We sat on the couch and talked and then my dad phoned and we talked with him. He had been talking with everyone at the mill since he got my text. I guess they're not realizing how much this whole incident has affected me mentally and was expecting me to be able to work right away. My mom also talked to a counselor and set up a time for me to go in on Wednesday.. I don't really like the idea of having to go see a counselor. It's something to prove that I actually need help to get over this. She called the doctors office too to see if we could get a doctors note so I could get a paid leave for this week, so I wouldn't have to go into work until after at least one session with the counselor.
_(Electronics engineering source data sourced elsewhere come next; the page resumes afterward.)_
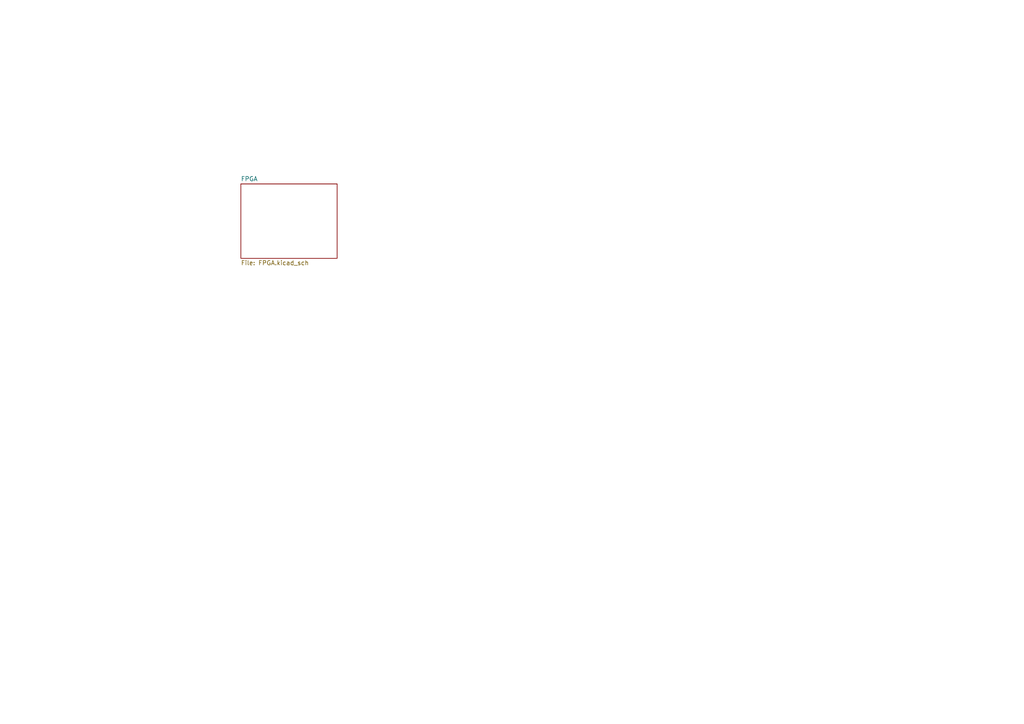
<source format=kicad_sch>
(kicad_sch
	(version 20250114)
	(generator "eeschema")
	(generator_version "9.0")
	(uuid "de705012-f0fb-4b23-929c-98742aa6def5")
	(paper "A4")
	(lib_symbols)
	(sheet
		(at 69.85 53.34)
		(size 27.94 21.59)
		(exclude_from_sim no)
		(in_bom yes)
		(on_board yes)
		(dnp no)
		(fields_autoplaced yes)
		(stroke
			(width 0.1524)
			(type solid)
		)
		(fill
			(color 0 0 0 0.0000)
		)
		(uuid "9ebb199d-5c8b-41dd-b601-8f5ebc1c419e")
		(property "Sheetname" "FPGA"
			(at 69.85 52.6284 0)
			(effects
				(font
					(size 1.27 1.27)
				)
				(justify left bottom)
			)
		)
		(property "Sheetfile" "FPGA.kicad_sch"
			(at 69.85 75.5146 0)
			(effects
				(font
					(size 1.27 1.27)
				)
				(justify left top)
			)
		)
		(property "Field2" ""
			(at 69.85 53.34 0)
			(effects
				(font
					(size 1.27 1.27)
				)
			)
		)
		(instances
			(project "risetRadar"
				(path "/de705012-f0fb-4b23-929c-98742aa6def5"
					(page "2")
				)
			)
		)
	)
	(sheet_instances
		(path "/"
			(page "1")
		)
	)
	(embedded_fonts no)
)

</source>
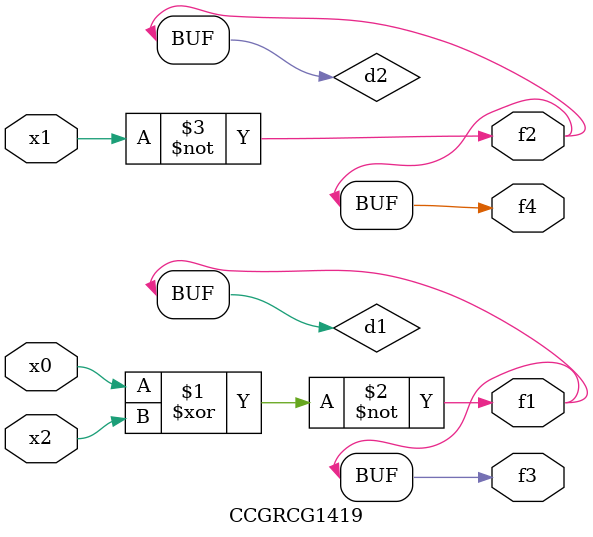
<source format=v>
module CCGRCG1419(
	input x0, x1, x2,
	output f1, f2, f3, f4
);

	wire d1, d2, d3;

	xnor (d1, x0, x2);
	nand (d2, x1);
	nor (d3, x1, x2);
	assign f1 = d1;
	assign f2 = d2;
	assign f3 = d1;
	assign f4 = d2;
endmodule

</source>
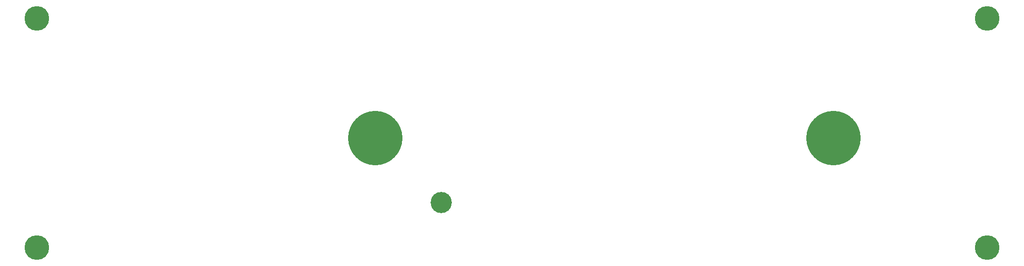
<source format=gbr>
%TF.GenerationSoftware,KiCad,Pcbnew,9.0.5*%
%TF.CreationDate,2025-11-21T22:54:30+01:00*%
%TF.ProjectId,hv amp front,68762061-6d70-4206-9672-6f6e742e6b69,rev?*%
%TF.SameCoordinates,Original*%
%TF.FileFunction,Soldermask,Top*%
%TF.FilePolarity,Negative*%
%FSLAX46Y46*%
G04 Gerber Fmt 4.6, Leading zero omitted, Abs format (unit mm)*
G04 Created by KiCad (PCBNEW 9.0.5) date 2025-11-21 22:54:30*
%MOMM*%
%LPD*%
G01*
G04 APERTURE LIST*
%ADD10C,3.700000*%
%ADD11C,9.500000*%
%ADD12C,4.300000*%
G04 APERTURE END LIST*
D10*
%TO.C,*%
X136930000Y-81200000D03*
%TD*%
D11*
%TO.C,*%
X205480000Y-69940000D03*
%TD*%
D12*
%TO.C,REF\u002A\u002A*%
X66320000Y-49070000D03*
%TD*%
%TO.C,REF\u002A\u002A*%
X232320000Y-49070000D03*
%TD*%
D11*
%TO.C,*%
X125480000Y-69940000D03*
%TD*%
D12*
%TO.C,REF\u002A\u002A*%
X66320000Y-89070000D03*
%TD*%
%TO.C,REF\u002A\u002A*%
X232320000Y-89070000D03*
%TD*%
M02*

</source>
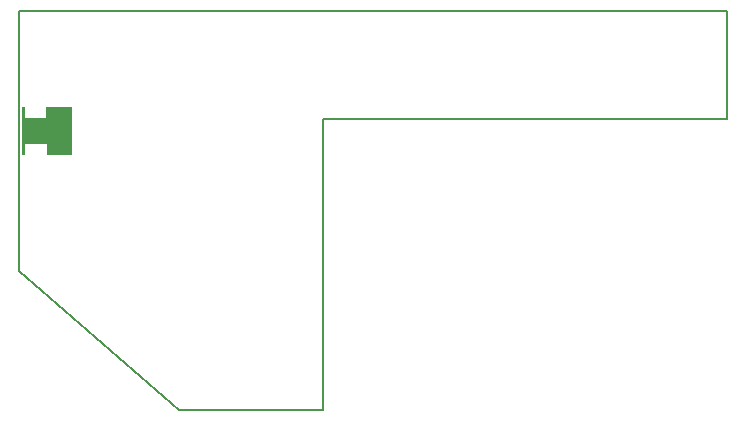
<source format=gko>
%FSTAX23Y23*%
%MOIN*%
%SFA1B1*%

%IPPOS*%
%ADD18C,0.006000*%
%LNdextrems_v1-1*%
%LPD*%
G36*
X00177Y-0048D02*
X00095D01*
Y-00444*
X0002*
Y-0048*
X0001*
Y-00322*
X0002*
Y-00358*
X00091*
Y-00322*
X00177*
Y-0048*
G37*
G54D18*
X01015Y-01331D02*
Y-00361D01*
X02362*
Y0*
X0Y-00866D02*
X00534Y-01331D01*
X0Y0D02*
X02362D01*
X00534Y-01331D02*
X01015D01*
X0Y-00866D02*
Y0D01*
M02*
</source>
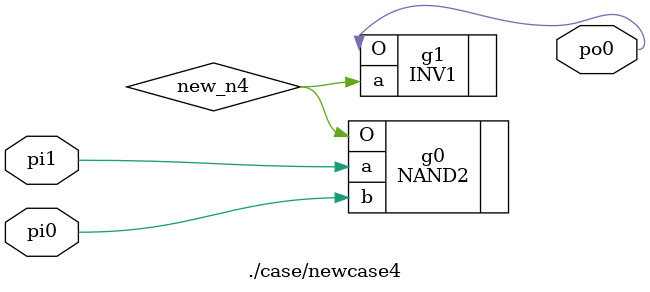
<source format=v>

module \./case/newcase4  ( 
    pi0, pi1,
    po0  );
  input  pi0, pi1;
  output po0;
  wire new_n4;
  NAND2 g0(.a(pi1), .b(pi0), .O(new_n4));
  INV1  g1(.a(new_n4), .O(po0));
endmodule



</source>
I'm not too sure how many people realize how bad this whole thing has been affecting my mind. I can sleep pretty solid.. I've gotten over the whole shock of the situation... but I can't even explain why I feel like this. Part of me wants to say I don't even know why I am still so mentally affected. It's all so.. messed up. This whole thing is so messed up.
About three hours later, the site superintendent phoned and said they had a different position for me to work on site: they could stick me into the mechanic's shop washing equipment for the mechanics so they don't have to work on dirty, muddy equipment. They hired a summer person for it last year, but overlooked it this year. It's the same wage and everything and it wasn't the planer, so of course I accepted it. He asked if I could come in this afternoon but I said I was going to the doctors.. so I'll be starting tomorrow morning. I don't think I could stand going back to the mill today. I feel so sick and tired of being pushed around that place.
I can understand where the employers are coming from.. they needed someone to fill in a position and they ended up with a safety incident in supposedly the safest part of the mill. (That hurt to hear them say that: I was in a safety incident in the safest part of the whole mill. I feel like something is wrong with me..) They needed someone to work there and it's not working out. But, fuck me, I feel like chopped liver now. They sure haven't made me feel all nice and warm inside. They seemed to really care about it up until I said I don't feel comfortable enough to work in the planer anymore. 'Oh, then maybe this isn't the right place for you to work, it you're not comfortable around the equipment..'. Jesus! I can never seem to win, can I?
Is it too much to ask to get a decent paying job for the summer?
Why couldn't I just stay at my first placement? I want to go back so bad. So bad.
Hopefully this third placement will work out okay. If it doesn't.. I'm out of there for good.